Roxie Hart goes way back, of course. Chicago Tribune reporter-turned-playwright Maurine Watkins created the ambitious little floozy in 1926 (a year before The Front Page), when sensational murder trials competed with bathtub gin as the Windy City's favorite source of entertainment. In 1942, Ginger Rogers played Roxie in a frantic Twentieth Century Fox comedy directed by William Wellman. Later, the dynamic Gwen Verdon so enlivened the original Kander-Ebb production -- mounted in the backwash of Richard Nixon's resignation -- that other actresses feared to follow. The feisty Zellweger has no such qualms. Constantly fantasizing about her future (that's where the production numbers are now hatched -- in her mind), this delightfully self-absorbed Roxie not only shoots her nasty boyfriend (Dominic West) with great relish, she courts tabloid celebrity with a diligence that would shame Princess Di's butler. Why not parlay a teensy bit of homicide into a showbiz career? Especially if your well-dressed, overpriced lawyer (a surprisingly agile Richard Gere) has never lost a case and -- as these moviemakers would have it -- can turn defendant, press and jury into his marionettes. You can't help imagining Johnny Cochran down at the multiplex, scribbling notes on his French cuffs.

The singing and dancing in this Chicago are uniformly splendid, right down to Gere's tap dancing. The high wit and dark eroticism Marshall brings to the famous "Cell Block Tango" number are matchless, and the excision of a tune or two (aficionados are sure to miss "Class") does nothing to diminish the excitement.
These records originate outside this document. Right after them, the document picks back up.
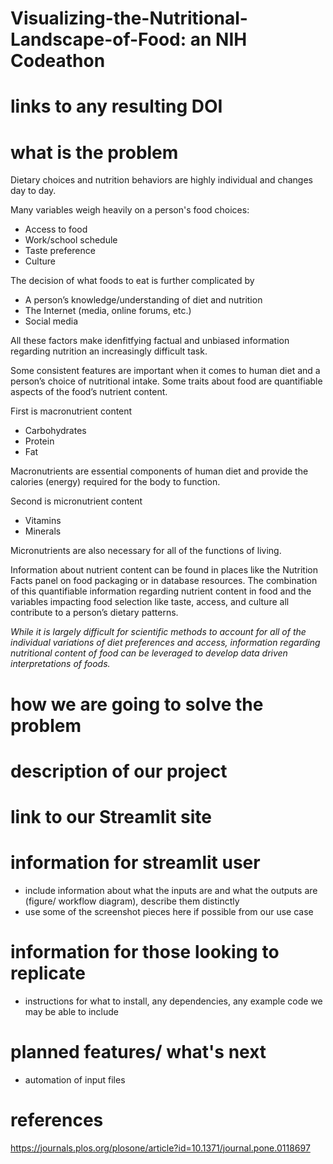 # Visualizing-the-Nutritional-Landscape-of-Food: an NIH Codeathon
# links to any resulting DOI


# what is the problem
Dietary choices and nutrition behaviors are highly individual and changes day to day. 

Many variables weigh heavily on a person's food choices:

- Access to food
- Work/school schedule
- Taste preference
- Culture

The decision of what foods to eat is further complicated by

- A person’s knowledge/understanding of diet and nutrition
- The Internet (media, online forums, etc.)
- Social media

All these factors make idenfitfying factual and unbiased information regarding nutrition an increasingly difficult task.

Some consistent features are important when it comes to human diet and a person’s choice of nutritional intake. Some traits about food are quantifiable aspects of the food’s nutrient content.

First is macronutrient content

- Carbohydrates
- Protein
- Fat

Macronutrients are essential components of human diet and provide the calories (energy) required for the body to function.

Second is micronutrient content

- Vitamins
- Minerals

Micronutrients are also necessary for all of the functions of living.

Information about nutrient content can be found in places like the Nutrition Facts panel on food packaging or in database resources. The combination of this quantifiable information regarding nutrient content in food and the variables impacting food selection like taste, access, and culture all contribute to a person’s dietary patterns.

*While it is largely difficult for scientific methods to account for all of the individual variations of diet preferences and access, information regarding nutritional content of food can be leveraged to develop data driven interpretations of foods.*

# how we are going to solve the problem

# description of our project


# link to our Streamlit site

# information for streamlit user
- include information about what the inputs are and what the outputs are (figure/ workflow diagram), describe them distinctly
- use some of the screenshot pieces here if possible from our use case

# information for those looking to replicate
- instructions for what to install, any dependencies, any example code we may be able to include

# planned features/ what's next
- automation of input files

# references

https://journals.plos.org/plosone/article?id=10.1371/journal.pone.0118697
Fresh from her star turn in Bridget Jones's Diary, Zellweger proves herself a great trouper, from the top of her pert blond bob to the bottoms of her shoes. Catherine Zeta-Jones, late of Traffic and America's Sweethearts, makes for a seductive Velma (the role Chita Rivera owned onstage), and hip-hop icon Queen Latifah has some great moments (alas, too brief) as the earthy, graft-ridden prison matron Mama Morton. The wonderful character man John C. Reilly, who has the face of a small-town shoe salesman and the manner of a schmo, plays Roxie's thoroughly baffled, foolishly loyal husband, Amos, to ideal effect.
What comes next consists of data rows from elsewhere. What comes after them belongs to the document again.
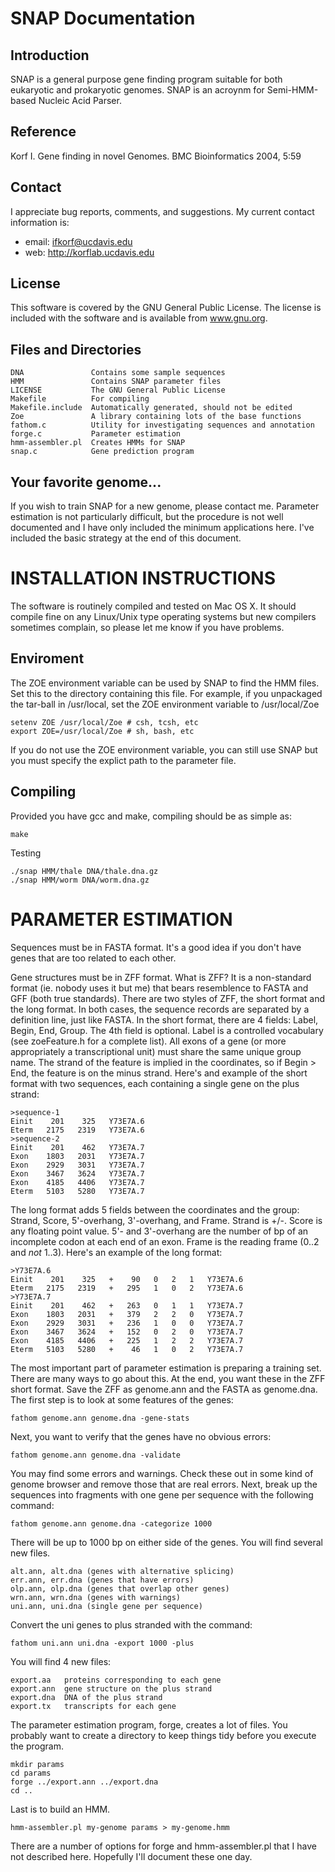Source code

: SNAP Documentation
==================

## Introduction ##

SNAP is a general purpose gene finding program suitable for both eukaryotic and
prokaryotic genomes. SNAP is an acroynm for Semi-HMM-based Nucleic Acid Parser.

## Reference ##

Korf I. Gene finding in novel Genomes. BMC Bioinformatics 2004, 5:59

## Contact ##

I appreciate bug reports, comments, and suggestions. My current contact
information is:

* email: ifkorf@ucdavis.edu
* web: http://korflab.ucdavis.edu

## License ##

This software is covered by the GNU General Public License. The license is
included with the software and is available from www.gnu.org.

## Files and Directories ##

    DNA               Contains some sample sequences
    HMM               Contains SNAP parameter files
    LICENSE           The GNU General Public License
    Makefile          For compiling
    Makefile.include  Automatically generated, should not be edited
    Zoe               A library containing lots of the base functions
    fathom.c          Utility for investigating sequences and annotation
    forge.c           Parameter estimation
    hmm-assembler.pl  Creates HMMs for SNAP
    snap.c            Gene prediction program

## Your favorite genome... ##

If you wish to train SNAP for a new genome, please contact me. Parameter
estimation is not particularly difficult, but the procedure is not well
documented and I have only included the minimum applications here. I've included
the basic strategy at the end of this document.


INSTALLATION INSTRUCTIONS
=========================

The software is routinely compiled and tested on Mac OS X. It should compile
fine on any Linux/Unix type operating systems but new compilers sometimes
complain, so please let me know if you have problems.

## Enviroment ##

The ZOE environment variable can be  used by SNAP to find the HMM files. Set
this to the directory containing this file. For example, if you unpackaged the
tar-ball in /usr/local, set the ZOE environment variable to /usr/local/Zoe
    
	setenv ZOE /usr/local/Zoe # csh, tcsh, etc
	export ZOE=/usr/local/Zoe # sh, bash, etc

If you do not use the ZOE environment variable, you can still use
SNAP but you must specify the explict path to the parameter file.

## Compiling ##

Provided you have gcc and make, compiling should be as simple as:

	make

Testing

	./snap HMM/thale DNA/thale.dna.gz
	./snap HMM/worm DNA/worm.dna.gz


PARAMETER ESTIMATION
====================

Sequences must be in FASTA format. It's a good idea if you don't have genes that
are too related to each other.

Gene structures must be in ZFF format. What is ZFF? It is a non-standard format
(ie. nobody uses it but me) that bears resemblence to FASTA and GFF (both true
standards). There are two styles of ZFF, the short format and the long format.
In both cases, the sequence records are separated by a definition line, just
like FASTA. In the short format, there are 4 fields: Label, Begin, End, Group.
The 4th field is optional. Label is a controlled vocabulary (see zoeFeature.h
for a complete list). All exons of a gene (or more appropriately a
transcriptional unit) must share the same unique group name. The strand of the
feature is implied in the coordinates, so if Begin > End, the feature is on the
minus strand. Here's and example of the short format with two sequences, each
containing a single gene on the plus strand:

    >sequence-1
    Einit    201    325   Y73E7A.6
    Eterm   2175   2319   Y73E7A.6
    >sequence-2
    Einit    201    462   Y73E7A.7
    Exon    1803   2031   Y73E7A.7
    Exon    2929   3031   Y73E7A.7
    Exon    3467   3624   Y73E7A.7
    Exon    4185   4406   Y73E7A.7
    Eterm   5103   5280   Y73E7A.7

The long format adds 5 fields between the coordinates and the group: Strand,
Score, 5'-overhang, 3'-overhang, and Frame. Strand is +/-. Score is any floating
point value. 5'- and 3'-overhang are the number of bp of an incomplete codon at
each end of an exon. Frame is the reading frame (0..2 and *not* 1..3). Here's an
example of the long format:

    >Y73E7A.6
    Einit    201    325   +    90   0   2   1   Y73E7A.6
    Eterm   2175   2319   +   295   1   0   2   Y73E7A.6
    >Y73E7A.7
    Einit    201    462   +   263   0   1   1   Y73E7A.7
    Exon    1803   2031   +   379   2   2   0   Y73E7A.7
    Exon    2929   3031   +   236   1   0   0   Y73E7A.7
    Exon    3467   3624   +   152   0   2   0   Y73E7A.7
    Exon    4185   4406   +   225   1   2   2   Y73E7A.7
    Eterm   5103   5280   +    46   1   0   2   Y73E7A.7

The most important part of parameter estimation is preparing a training set.
There are many ways to go about this. At the end, you want these in the ZFF
short format. Save the ZFF as genome.ann and the FASTA as genome.dna. The first
step is to look at some features of the genes:

    fathom genome.ann genome.dna -gene-stats 

Next, you want to verify that the genes have no obvious errors:

    fathom genome.ann genome.dna -validate

You may find some errors and warnings. Check these out in some kind of genome
browser and remove those that are real errors. Next, break up the sequences into
fragments with one gene per sequence with the following command:

    fathom genome.ann genome.dna -categorize 1000

There will be up to 1000 bp on either side of the genes. You will find
several new files.

    alt.ann, alt.dna (genes with alternative splicing)
    err.ann, err.dna (genes that have errors)
    olp.ann, olp.dna (genes that overlap other genes)
    wrn.ann, wrn.dna (genes with warnings)
    uni.ann, uni.dna (single gene per sequence)

Convert the uni genes to plus stranded with the command:

    fathom uni.ann uni.dna -export 1000 -plus

You will find 4 new files:

    export.aa   proteins corresponding to each gene
    export.ann  gene structure on the plus strand
    export.dna  DNA of the plus strand
    export.tx   transcripts for each gene

The parameter estimation program, forge, creates a lot of files. You probably
want to create a directory to keep things tidy before you execute the program.

    mkdir params
    cd params
    forge ../export.ann ../export.dna
    cd ..

Last is to build an HMM.

    hmm-assembler.pl my-genome params > my-genome.hmm

There are a number of options for forge and hmm-assembler.pl that I have not
described here. Hopefully I'll document these one day.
Zellweger and Zeta-Jones may not be the first names that spring to mind when you think musical comedy, but they're perfect fits here, as it turns out. They sing lustily. They seduce. They dance up a storm. By the time Roxie and Velma reach their finale -- the show's bemused tribute to the American public's insatiable hunger for scandal -- any nagging thoughts about immorality have been swept away by an irresistible blur of naked leg. In the emerging celebrity culture of the 1920s, it says here, a smart Chicago lawyer and a ravenous pack of newspaper reporters could transform a criminal into a heroine at the drop of a fedora, then wait by the mailbox for the royalty checks to start rolling in. Well, sure. Absolutely. It's a lesson in personal reinvention learned very well by such disparate characters as Oliver North, Mark Fuhrman or any half-dozen Watergate conspirators you can think of. After all, nothing changes in showbiz but the faces in the band.